Menurut Huraerah (2007), modal sosial (social capital) dapat dikategorikan dalam dua kelompok. Pertama menekankan jaringan hubungan sosial (social network), sedangkan kelompok kedua lebih memfokuskan karakteristik (traits) yang melekat pada diri individu manusia yang terlibat dalam sebuah interaksi sosial. Pendapat kelompok pertama mengatakan bahwa modal sosial adalah jaringan kerjasama diantara warga masyarakat yang menfasilitasi pencarian solusi dari permasalahan yang dihadapi mereka. Modal sosial adalah kumpulan dari hubungan yang aktif diantara manusia: rasa percaya, saling pengertian, kesamaan nilai dan prilaku yang mengikat anggota dalam sebuah jaringan kerja dan komunitas yang memungkinkan adanya kerjasama. Pandangan kelompok pertama memfokuskan pada aspek jaringan hubungan sosial yang diikat oleh kepemilikan informasi, rasa percaya, saling memahami, kesamaan nilai dan saling mendukung.
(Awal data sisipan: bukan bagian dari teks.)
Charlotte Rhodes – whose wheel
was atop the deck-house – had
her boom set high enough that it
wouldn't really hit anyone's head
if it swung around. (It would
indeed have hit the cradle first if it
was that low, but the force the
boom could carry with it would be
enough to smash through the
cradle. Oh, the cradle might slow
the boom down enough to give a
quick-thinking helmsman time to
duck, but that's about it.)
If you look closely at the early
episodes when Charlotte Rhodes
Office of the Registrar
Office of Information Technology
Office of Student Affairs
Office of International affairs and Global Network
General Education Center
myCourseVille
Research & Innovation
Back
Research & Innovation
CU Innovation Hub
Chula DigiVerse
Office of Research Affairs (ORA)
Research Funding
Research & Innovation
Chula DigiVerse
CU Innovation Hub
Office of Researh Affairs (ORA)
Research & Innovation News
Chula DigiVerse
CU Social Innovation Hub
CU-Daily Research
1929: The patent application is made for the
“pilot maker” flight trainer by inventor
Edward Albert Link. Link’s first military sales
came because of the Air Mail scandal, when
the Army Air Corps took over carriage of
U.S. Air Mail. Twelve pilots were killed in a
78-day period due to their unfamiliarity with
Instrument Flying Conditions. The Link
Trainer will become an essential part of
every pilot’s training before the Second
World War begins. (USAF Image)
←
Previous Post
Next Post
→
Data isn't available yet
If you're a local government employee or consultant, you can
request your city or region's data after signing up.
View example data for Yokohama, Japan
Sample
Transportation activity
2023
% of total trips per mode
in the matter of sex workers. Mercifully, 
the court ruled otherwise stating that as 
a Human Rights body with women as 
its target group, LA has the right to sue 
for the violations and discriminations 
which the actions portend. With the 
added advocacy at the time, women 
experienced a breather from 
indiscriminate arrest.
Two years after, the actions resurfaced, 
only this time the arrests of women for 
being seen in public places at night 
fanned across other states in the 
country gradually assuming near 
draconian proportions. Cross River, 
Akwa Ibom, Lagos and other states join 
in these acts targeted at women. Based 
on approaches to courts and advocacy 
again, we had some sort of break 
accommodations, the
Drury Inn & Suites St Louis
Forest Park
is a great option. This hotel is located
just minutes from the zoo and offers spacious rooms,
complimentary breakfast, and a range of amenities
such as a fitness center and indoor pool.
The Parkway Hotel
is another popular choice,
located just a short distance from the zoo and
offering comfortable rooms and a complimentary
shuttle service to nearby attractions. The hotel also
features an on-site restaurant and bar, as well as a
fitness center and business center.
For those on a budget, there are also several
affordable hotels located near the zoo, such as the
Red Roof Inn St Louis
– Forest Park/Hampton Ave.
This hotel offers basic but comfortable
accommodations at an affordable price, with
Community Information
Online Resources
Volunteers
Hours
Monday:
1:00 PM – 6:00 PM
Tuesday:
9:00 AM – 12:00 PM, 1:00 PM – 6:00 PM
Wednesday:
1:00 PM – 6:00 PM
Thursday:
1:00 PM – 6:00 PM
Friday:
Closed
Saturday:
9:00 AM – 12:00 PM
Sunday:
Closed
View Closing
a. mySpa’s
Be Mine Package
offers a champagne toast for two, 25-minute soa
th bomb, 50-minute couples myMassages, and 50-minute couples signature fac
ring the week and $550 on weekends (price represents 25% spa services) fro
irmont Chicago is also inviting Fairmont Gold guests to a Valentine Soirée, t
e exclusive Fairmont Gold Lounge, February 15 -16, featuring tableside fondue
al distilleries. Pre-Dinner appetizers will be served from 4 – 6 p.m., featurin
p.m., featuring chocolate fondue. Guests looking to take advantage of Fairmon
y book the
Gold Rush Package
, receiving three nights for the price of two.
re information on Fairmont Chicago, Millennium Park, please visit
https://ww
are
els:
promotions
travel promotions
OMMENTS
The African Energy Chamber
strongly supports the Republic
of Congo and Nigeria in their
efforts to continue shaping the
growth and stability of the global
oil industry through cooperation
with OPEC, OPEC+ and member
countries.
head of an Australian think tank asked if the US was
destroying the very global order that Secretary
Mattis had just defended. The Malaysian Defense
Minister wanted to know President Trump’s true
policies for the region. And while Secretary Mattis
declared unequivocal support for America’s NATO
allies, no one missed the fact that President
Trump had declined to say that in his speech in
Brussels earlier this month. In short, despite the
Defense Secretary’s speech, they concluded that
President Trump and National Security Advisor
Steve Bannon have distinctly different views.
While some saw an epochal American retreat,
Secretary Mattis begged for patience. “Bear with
Modal sosial akan semakin kuat jika sebuah komunitas atau organisasi memiliki jaringan hubungan kerjasama, baik secara internal komunitas/organisasi atau hubungan kerjasama yang bersifat antar komunitas/organisasi. Jaringan kerjasama sinergistik yang merupakan modal sosial akan memberikan banyak manfaat bagi kehidupan bersama. Pendapat

29

pakar dari kelompok kedua, modal sosial adalah serangkaian nilai dan norma informal yang dimiliki bersama diantara para anggota suatu kelompok masyarakat yang memungkinkan terjalinnya kerjasama diantara mereka.